Hallo liebes Forum,
ich habe mich jetzt doch dazu entschieden mal etwas persönlicher zu werden. Ermutigt dazu wurde ich durch die zahlreichen Beiträge all jener, die so bereitwillig und offen über ihre Sucht schreiben. Ich finde das wirklich sehr mutig und ihr alle verdient meine größte Anerkennung.

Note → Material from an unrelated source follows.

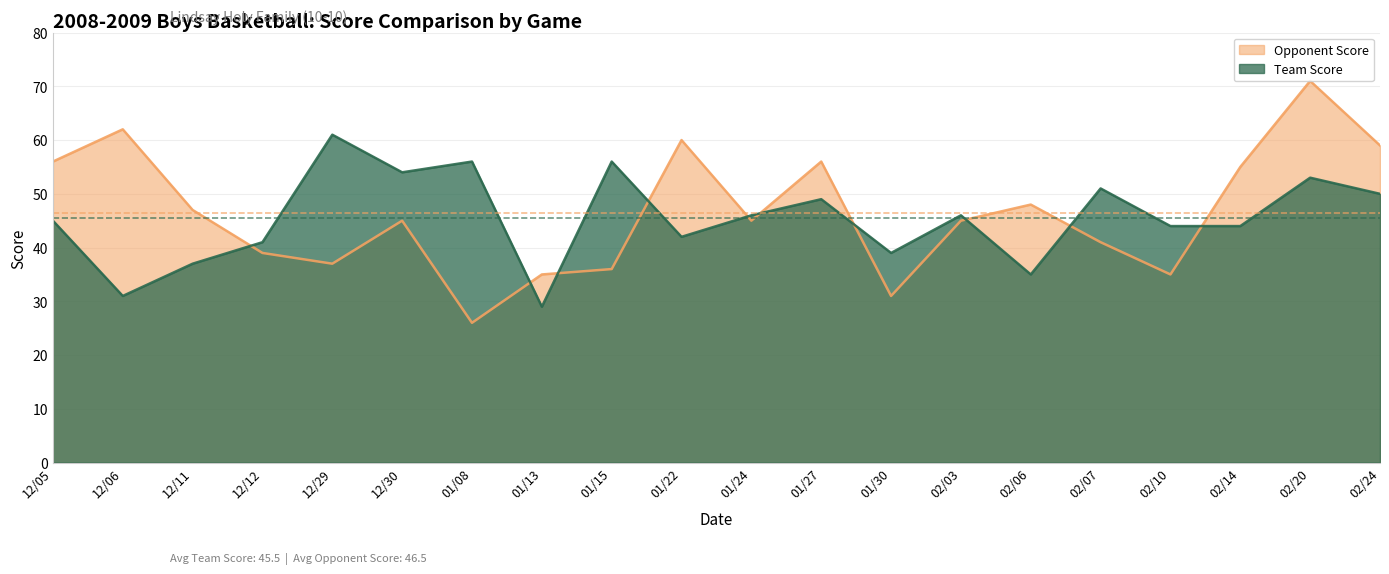

At how many categories does at least one series exceed 53?

11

Es gibt Erinnerungen in meinem zugegeben noch recht jungen Leben, die ich so leicht nicht los werden kann. Meine Mutter ist alkoholabhängig, obwohl ich nicht mal genau weiß, ob das das richtige Wort dafür ist. Ich habe mich ehrlich gesagt nie getraut diesen "Zustand" klar zu definieren. Klar ist jedenfalls, dass Alkohol bei uns immer eine große Rolle gespielt hat. Es wurde eher Wein gekauft vom letzten Geld als Brot, die Stimmung meiner Mutter war immer erst ausgelassen fröhlich, kurz danach war sie wütend und aggressiv und letztendlich sentimental und depressiv. Ein ständiges auf und ab der Gefühle und jeden Tag ein neues Drama, so ungefähr verlief die meiste Zeit meiner Jugend. Manchmal ist meine Mutter tagelang von zu Hause verschwunden, hat uns drei Kinder alleine gelassen und sich permanent wechselnden Männerbekanntschaften hingegeben.

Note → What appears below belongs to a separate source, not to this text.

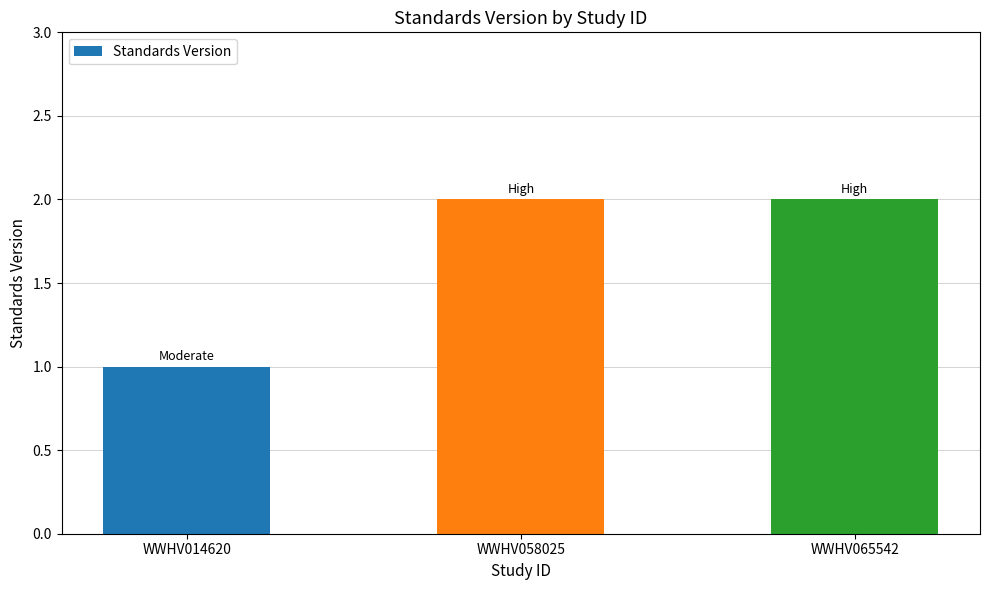

What is the ratio of the value at WWHV014620 to the value at WWHV065542?

0.5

Wir haben selbstverständlich alles dafür getan, das Verhalten unserer Mutter geheim zu halten. Aus Selbstschutz und natürlich auch aus Scham. Ich war zu diesem Zeitpunkt nicht besonders gut in der Schule, habe oft geschwänzt um bei meinem kleinen Bruder zu sein, weil meine Mutter aus ihrem Vollrausch nicht aufwachen wollte. Ich hatte so gut wie keine Freunde, konnte niemanden zu mir nach Hause einladen und war ziemlich schnell ziemlich einsam. Zu meinem eigenen Ärger habe ich meine Mutter aber wahnsinnig geliebt und wollte ihr helfen. So gut ich eben konnte mit 12 Jahren. Ich habe mich um den Haushalt und die Wäsche gekümmert, habe meinen kleinen Bruder versorgt und eingekauft und natürlich alles dafür getan, dass meine Mutter ihren Job nicht verliert. Ich habe sie am Telefon entschuldigt, wenn die Kollegen anrief und gesagt, sie sei sehr krank und könne nicht arbeiten kommen. Später bin ich dann einfach zu ihren Putzjobs hingegangen und hab ihre Arbeit erledigt anstatt zur Schule zu gehen.

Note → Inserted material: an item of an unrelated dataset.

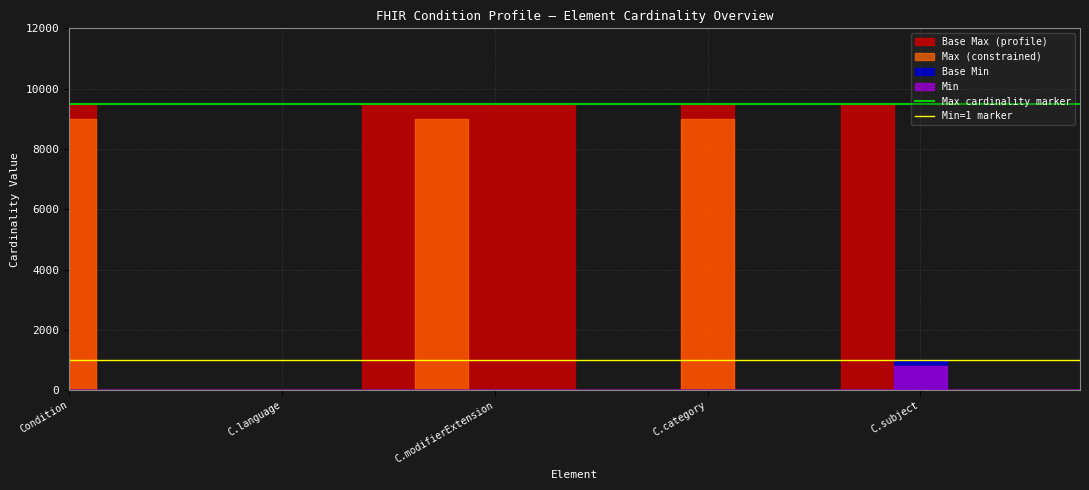

What is the spread (max minus min) of values at C.language?

8500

Ich war schrecklich verzweifelt und wahnsinnig froh, als ich mit 17 endlich ausziehen durfte. Ich dachte all meine Probleme würden sich in Luft auflösen. Aber meine Mutter hat mich leider dennoch regelmäßig im Rausch angerufen, mich beschimpft und mich beschuldigt ich hätte ihr Leben zerstört. Ich habe mir trotzdem weiter Sorgen um meinen kleinen Bruder gemacht, der immernoch bei ihr lebt. Und irgendwie sind die Jahre vergangen... heute habe ich ein relativ entspanntes Verhältnis zu meiner Mutter. Sie kommt mich oft besuchen, wir telefonieren öfter, sie ist eine tolle Oma für meinen Sohn. Ich weiß nicht, ob sie noch trinkt. Wir schweigen über dieses Thema. Ich habe sie immernoch sehr gern und meine Wut über all die Sachen ist verflogen. Aber dennoch werde ich oft von diesen Erinnerungen geplagt und ich ertappe mich dabei, dass ich gegenüber Menschen die trinken vorschnell urteile. Ich rede dabei über einen völlig "normalen" Konsum von Alkohol. Ein paar Bier auf einer Geburtstagsfeier, ein Glas Wein zu einem guten Essen... das alles fällt mir schwer zu akzeptieren. Im Grunde weiß ich, dass nicht jeder der trinkt so ist wie meine Mutter. Und sicher weiß ich, es ist eine Krankheit. Aber mein Herz begreift es noch nicht. Und so muss ich mich immer wieder zur Ordnung rufen.
Ich habe so viele Fragen, die ich meiner Mutter nicht stellen kann. Aus Angst unsere Beziehung endgültig zu zerstören.
Ich danke euch für eure Aufmerksamkeit.